Reputation: 1645
I have a pandas dataframe like this
df = pd.DataFrame(data=[[21, 1],[32, -4],[-4, 14],[3, 17],[-7,NaN]], columns=['a', 'b'])
df
I want to be able to remove all rows with negative values in a list of columns and conserving rows with NaN.

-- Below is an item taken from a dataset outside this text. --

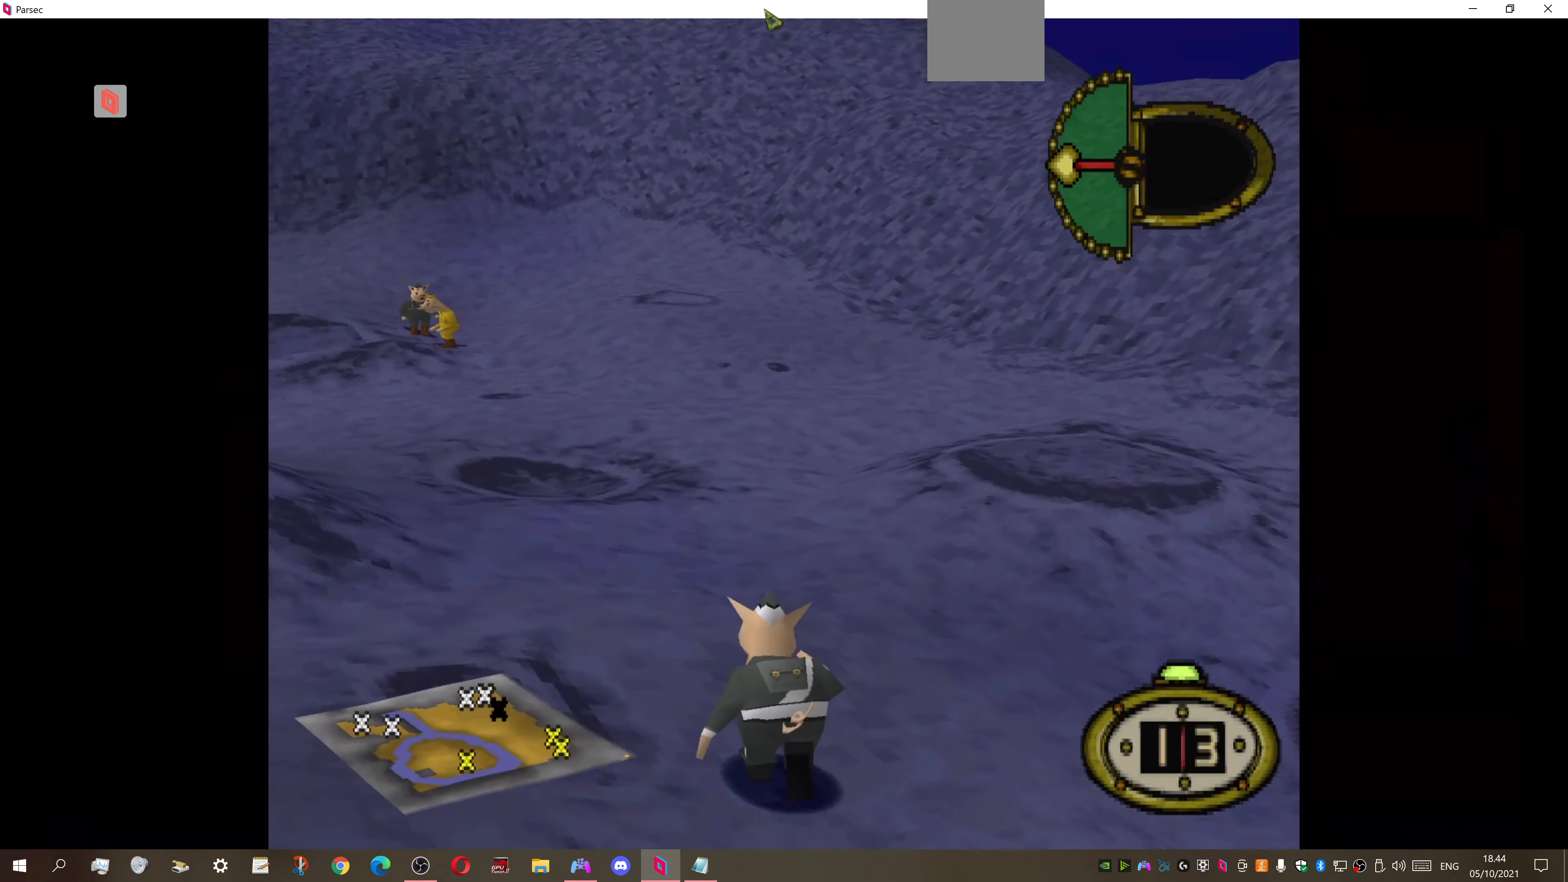
{"buttons": ["DPAD_UP"], "right_stick": "center", "events": [[166, "DPAD_RIGHT", "down"], [433, "DPAD_RIGHT", "up"]]}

In my example there is only 2 columns, but I have more in my dataset, so I can't do it one by one.
Upvotes: 31
Views: 172428
Reputation: 3491
I was looking for a solution for this that doesn't change the dtype (which will happen if NaN's are mixed in with ints as suggested in the answers that use dropna
. Since the questioner already had a NaN in their data, that may not be an issue for them. I went with this solution which preserves the int64
dtype. Here it is with my sample data:
df = pd.DataFrame(data={'a':[0, 1, 2], 'b': [-1,0,1], 'c': [-2, -1, 0]})
columns = ['b', 'c']
filter_ = (df[columns] >= 0).all(axis=1)
df[filter_]
a b c
2 2 1 0
Upvotes: 1
Reputation: 737
I've found you can simplify the answer by just doing this:
>>> cols = ['b']
>>> df = df[df[cols] > 0]
dropna()
is not an in-place method, so you have to store the result.
>>> df = df.dropna()
Upvotes: 15
Reputation: 12108
If you want to apply it to all columns, do df[df > 0]
with dropna()
:
>>> df[df > 0].dropna()
a b
0 21 1
3 3 17
If you know what columns to apply it to, then do for only those cols with df[df[cols] > 0]
:
>>> cols = ['b']
>>> df[cols] = df[df[cols] > 0][cols]
>>> df.dropna()
a b
0 21 1
2 -4 14
3 3 17
Upvotes: 55